*** Opening of GIVEN INFORMATION ***

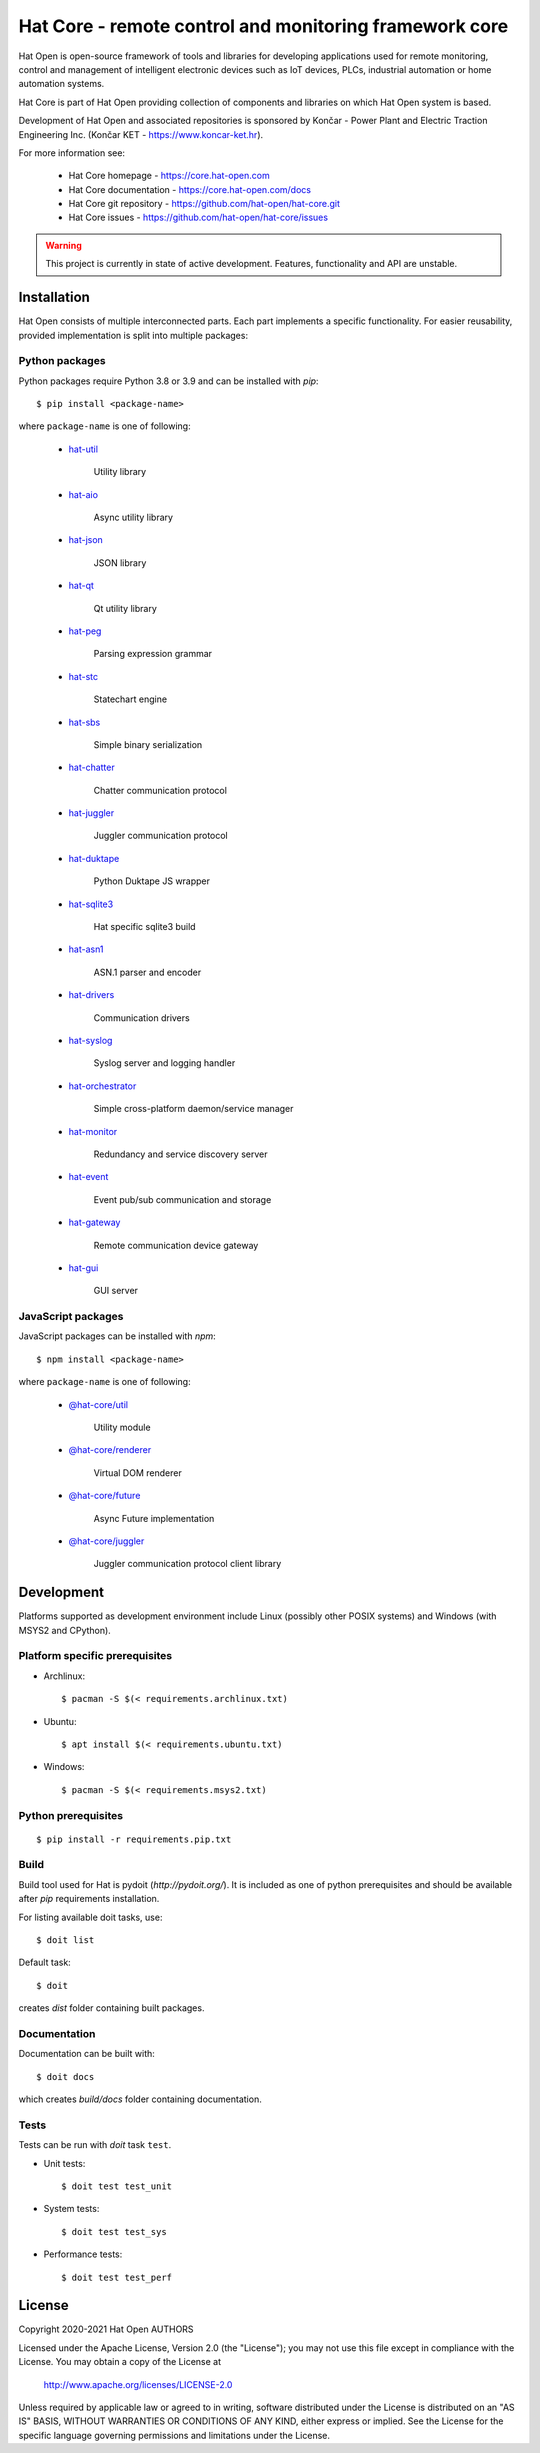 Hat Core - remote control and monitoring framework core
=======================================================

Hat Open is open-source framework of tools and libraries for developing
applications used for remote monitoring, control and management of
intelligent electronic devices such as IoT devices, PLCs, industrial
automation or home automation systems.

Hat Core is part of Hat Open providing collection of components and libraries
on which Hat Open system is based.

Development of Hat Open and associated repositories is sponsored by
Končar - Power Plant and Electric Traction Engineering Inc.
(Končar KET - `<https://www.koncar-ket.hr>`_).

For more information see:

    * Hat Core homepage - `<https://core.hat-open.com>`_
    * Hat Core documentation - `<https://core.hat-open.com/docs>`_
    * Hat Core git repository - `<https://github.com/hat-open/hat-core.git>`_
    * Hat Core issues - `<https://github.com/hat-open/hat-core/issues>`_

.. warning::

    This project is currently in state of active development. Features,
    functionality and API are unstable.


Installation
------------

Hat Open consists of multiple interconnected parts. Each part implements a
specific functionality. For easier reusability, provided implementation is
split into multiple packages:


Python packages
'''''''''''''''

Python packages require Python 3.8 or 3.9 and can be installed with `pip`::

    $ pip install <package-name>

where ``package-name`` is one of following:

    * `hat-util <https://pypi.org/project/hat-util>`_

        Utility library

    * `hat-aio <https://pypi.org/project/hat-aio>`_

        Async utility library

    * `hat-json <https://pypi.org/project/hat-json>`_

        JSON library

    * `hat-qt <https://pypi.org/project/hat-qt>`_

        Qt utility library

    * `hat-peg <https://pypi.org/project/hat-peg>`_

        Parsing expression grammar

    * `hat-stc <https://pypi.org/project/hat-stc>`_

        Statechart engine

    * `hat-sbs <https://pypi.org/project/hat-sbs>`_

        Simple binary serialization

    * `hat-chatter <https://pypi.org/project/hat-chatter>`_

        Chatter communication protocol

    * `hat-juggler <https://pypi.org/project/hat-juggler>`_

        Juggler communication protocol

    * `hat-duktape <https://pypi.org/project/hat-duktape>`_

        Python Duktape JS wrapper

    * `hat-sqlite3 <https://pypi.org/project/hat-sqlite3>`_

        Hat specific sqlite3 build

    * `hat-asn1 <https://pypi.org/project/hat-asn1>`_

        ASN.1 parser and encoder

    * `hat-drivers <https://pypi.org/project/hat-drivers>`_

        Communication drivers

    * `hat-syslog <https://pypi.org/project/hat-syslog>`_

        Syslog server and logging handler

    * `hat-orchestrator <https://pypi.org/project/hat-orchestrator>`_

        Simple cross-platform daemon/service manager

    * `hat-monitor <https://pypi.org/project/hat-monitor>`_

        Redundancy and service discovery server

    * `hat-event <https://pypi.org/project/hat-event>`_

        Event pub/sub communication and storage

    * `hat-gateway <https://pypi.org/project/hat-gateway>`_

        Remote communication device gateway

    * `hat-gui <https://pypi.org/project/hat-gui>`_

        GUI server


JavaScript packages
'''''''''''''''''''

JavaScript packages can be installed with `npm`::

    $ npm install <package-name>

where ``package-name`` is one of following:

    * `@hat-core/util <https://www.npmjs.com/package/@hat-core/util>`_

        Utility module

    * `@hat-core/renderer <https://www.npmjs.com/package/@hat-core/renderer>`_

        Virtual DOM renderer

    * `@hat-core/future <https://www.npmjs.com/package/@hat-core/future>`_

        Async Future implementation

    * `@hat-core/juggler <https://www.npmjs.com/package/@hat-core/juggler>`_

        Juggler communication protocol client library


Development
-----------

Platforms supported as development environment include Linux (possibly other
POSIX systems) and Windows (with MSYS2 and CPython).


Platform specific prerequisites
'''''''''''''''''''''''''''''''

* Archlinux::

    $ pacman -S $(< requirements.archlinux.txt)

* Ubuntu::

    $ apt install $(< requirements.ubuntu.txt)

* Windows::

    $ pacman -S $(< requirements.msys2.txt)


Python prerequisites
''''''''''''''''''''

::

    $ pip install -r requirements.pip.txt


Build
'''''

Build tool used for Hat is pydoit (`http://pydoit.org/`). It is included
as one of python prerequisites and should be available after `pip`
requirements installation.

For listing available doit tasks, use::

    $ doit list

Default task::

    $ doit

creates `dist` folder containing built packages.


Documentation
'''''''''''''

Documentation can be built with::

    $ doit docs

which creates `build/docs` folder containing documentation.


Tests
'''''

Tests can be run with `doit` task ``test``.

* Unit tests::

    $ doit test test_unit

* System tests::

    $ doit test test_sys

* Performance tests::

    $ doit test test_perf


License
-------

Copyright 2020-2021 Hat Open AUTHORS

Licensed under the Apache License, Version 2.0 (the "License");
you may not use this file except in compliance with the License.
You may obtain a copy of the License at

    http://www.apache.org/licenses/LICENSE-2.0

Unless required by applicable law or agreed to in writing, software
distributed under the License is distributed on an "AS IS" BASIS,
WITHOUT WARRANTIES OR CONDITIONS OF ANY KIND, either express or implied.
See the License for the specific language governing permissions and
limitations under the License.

*** Close of GIVEN INFORMATION ***
*** Opening of GIVEN INFORMATION ***

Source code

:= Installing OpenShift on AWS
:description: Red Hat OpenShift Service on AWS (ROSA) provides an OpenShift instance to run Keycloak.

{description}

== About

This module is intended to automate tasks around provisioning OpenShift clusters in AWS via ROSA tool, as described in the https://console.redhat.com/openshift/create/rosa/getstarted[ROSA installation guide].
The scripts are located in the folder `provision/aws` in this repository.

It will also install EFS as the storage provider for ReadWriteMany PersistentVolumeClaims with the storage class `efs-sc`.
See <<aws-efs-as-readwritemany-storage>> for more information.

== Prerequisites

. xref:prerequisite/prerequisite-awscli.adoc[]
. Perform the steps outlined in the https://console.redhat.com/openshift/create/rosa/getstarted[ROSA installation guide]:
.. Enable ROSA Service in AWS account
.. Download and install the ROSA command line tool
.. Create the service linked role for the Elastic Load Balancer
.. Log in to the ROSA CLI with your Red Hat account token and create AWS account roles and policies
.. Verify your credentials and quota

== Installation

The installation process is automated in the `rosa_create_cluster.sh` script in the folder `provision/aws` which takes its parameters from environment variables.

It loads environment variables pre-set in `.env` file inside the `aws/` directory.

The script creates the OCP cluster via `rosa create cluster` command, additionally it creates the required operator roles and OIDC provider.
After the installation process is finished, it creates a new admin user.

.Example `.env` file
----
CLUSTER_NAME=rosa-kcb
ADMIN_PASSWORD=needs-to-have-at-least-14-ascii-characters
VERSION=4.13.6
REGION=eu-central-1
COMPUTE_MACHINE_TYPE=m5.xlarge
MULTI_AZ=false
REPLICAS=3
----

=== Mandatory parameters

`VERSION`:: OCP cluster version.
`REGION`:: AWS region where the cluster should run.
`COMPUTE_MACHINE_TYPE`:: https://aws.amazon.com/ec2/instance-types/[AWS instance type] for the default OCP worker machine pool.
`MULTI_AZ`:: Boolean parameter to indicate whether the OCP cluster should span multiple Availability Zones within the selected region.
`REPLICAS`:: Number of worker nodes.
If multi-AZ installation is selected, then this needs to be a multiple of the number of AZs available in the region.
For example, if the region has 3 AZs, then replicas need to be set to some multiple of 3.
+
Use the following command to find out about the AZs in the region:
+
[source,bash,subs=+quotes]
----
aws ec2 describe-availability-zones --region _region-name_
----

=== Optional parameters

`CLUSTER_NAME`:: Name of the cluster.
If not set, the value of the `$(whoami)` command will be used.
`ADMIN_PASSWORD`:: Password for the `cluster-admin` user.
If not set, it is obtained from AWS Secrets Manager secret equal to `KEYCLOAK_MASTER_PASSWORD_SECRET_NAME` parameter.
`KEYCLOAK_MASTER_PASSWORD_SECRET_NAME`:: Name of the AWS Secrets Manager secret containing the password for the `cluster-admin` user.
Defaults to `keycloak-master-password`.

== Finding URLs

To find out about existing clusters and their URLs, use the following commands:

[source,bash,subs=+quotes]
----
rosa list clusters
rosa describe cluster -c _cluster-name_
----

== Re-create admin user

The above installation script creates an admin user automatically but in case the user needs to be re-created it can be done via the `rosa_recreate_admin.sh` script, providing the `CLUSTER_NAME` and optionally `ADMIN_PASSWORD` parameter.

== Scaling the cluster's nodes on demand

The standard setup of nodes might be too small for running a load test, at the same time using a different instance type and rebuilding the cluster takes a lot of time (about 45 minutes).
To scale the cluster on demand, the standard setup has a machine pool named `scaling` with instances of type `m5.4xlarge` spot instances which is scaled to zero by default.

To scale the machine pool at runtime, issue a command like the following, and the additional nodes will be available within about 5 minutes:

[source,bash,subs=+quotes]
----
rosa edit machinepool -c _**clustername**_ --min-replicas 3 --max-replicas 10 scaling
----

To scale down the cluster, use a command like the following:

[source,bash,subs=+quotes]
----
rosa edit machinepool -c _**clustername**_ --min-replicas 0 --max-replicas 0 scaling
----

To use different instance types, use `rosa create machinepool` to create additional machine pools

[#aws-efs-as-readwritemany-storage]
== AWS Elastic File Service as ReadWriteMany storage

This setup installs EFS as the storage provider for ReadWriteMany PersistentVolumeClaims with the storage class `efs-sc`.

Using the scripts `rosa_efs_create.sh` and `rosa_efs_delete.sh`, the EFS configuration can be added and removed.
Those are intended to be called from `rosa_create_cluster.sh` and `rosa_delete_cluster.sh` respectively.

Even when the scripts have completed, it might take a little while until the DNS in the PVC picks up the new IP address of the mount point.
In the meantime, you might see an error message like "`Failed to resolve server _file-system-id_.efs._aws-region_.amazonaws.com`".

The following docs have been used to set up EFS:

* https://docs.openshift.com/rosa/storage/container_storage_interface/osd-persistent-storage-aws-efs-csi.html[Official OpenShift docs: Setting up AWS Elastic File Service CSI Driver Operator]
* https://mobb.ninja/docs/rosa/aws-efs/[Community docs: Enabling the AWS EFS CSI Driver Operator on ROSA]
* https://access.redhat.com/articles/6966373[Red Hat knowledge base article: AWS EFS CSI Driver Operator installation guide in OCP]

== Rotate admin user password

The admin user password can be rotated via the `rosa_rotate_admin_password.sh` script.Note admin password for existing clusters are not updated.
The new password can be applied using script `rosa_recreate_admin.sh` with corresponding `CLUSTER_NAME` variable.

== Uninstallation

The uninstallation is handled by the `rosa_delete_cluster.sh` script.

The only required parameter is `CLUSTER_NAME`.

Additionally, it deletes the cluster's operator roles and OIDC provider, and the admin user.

*** Close of GIVEN INFORMATION ***

### WORK REQUEST
Looking back over the data above, restate word for word the lines that begin at the line with "roles and policies" and end at the line with "The installation process is automated", inclusive.

### RESPONSE
.. Log in to the ROSA CLI with your Red Hat account token and create AWS account roles and policies
.. Verify your credentials and quota

== Installation

The installation process is automated in the `rosa_create_cluster.sh` script in the folder `provision/aws` which takes its parameters from environment variables.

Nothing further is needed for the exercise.